The property tax, in Utah a mix of statewide and local levies, supplies about 23 percent of the funding for public education here. It also may be the most hated tax on the books.

It falls the hardest on retired and other middle-income households - faults it shares with the governor's “flatter” income tax proposal - and can be the basis of huge funding inequities from one school district to another.

No boost in Utah property taxes is on the table. Yet. But a moment of honesty from a member of the governor's tax reform brain trust last week raised an issue that should not be forgotten when the Legislature reassembles next month to consider Huntsman's plan.

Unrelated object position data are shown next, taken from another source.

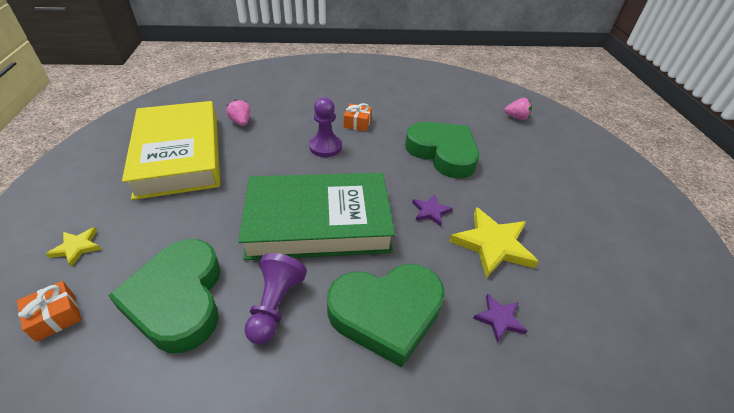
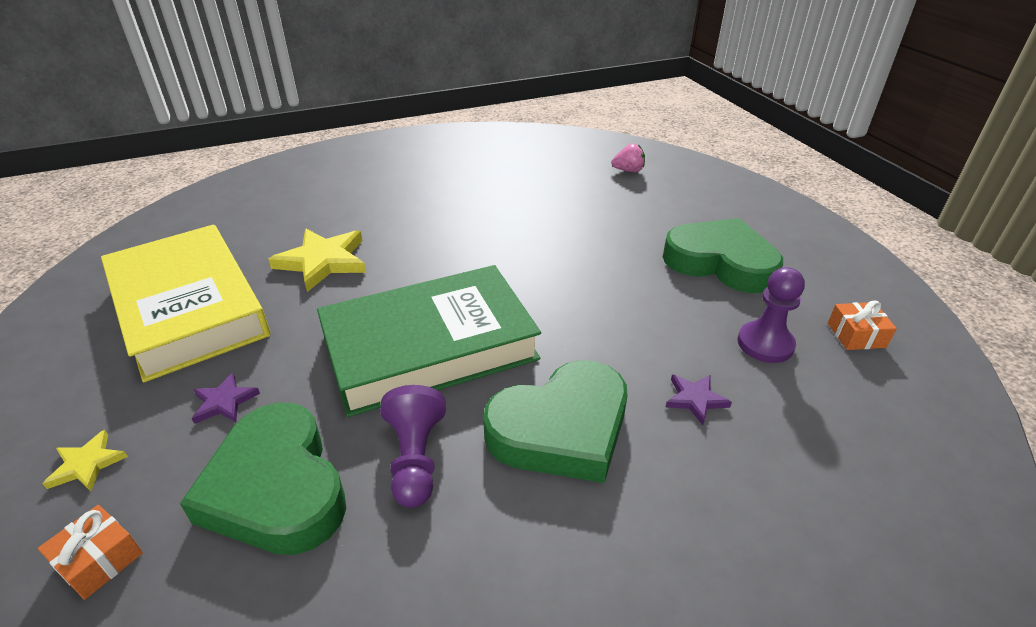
camera: 15 degrees left, 5 degrees down
pink strawberry [226,99,251,126] -> none
purple pawn [309,97,342,157] -> purple pawn moved to [738,267,805,363]
orange gift [344,103,372,131] -> orange gift moved to [828,301,897,350]
green heart [405,122,479,179] -> green heart moved to [663,218,783,293]
purple star [412,195,453,226] -> purple star moved to [192,373,260,424]
yellow star [449,207,539,278] -> yellow star moved to [268,229,366,292]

Members of the State Board of Education Friday heard a briefing on tax reforms and their underlying theories from Gary Cornia, Brigham Young University public management professor and the governor's favorite tax expert. Cornia not only agrees that something must be done to raise more money to handle soaring school enrollment, he can prove it mathematically.

But what he's also trying to prove is that a flatter income tax, while initially cutting education revenue by some $70 million a year, will eventually catch up to the state's needs by stimulating the overall economy. Income taxes are volatile anyway and so, Cornia argues, shouldn't remain such a large part of the mix.

An alternative, he suggested Friday, is the generally more stable property tax. More stable, at least, until the housing bubble bursts.

By Tuesday, both the governor's office and Cornia were stressing that no one is seeking to raise property taxes - though Cornia, speaking for himself, argues that it wouldn't be so bad if they were.

The hazard in all this is that it is a DNA-based predisposition of state legislators everywhere to glory in cutting state income taxes and leave members of local schools boards with the deep personal honor of raising property tax rates on their neighbors.

Utahns should figure out just how much it would cost them in property taxes to win an income tax cut that a great many of them would never see.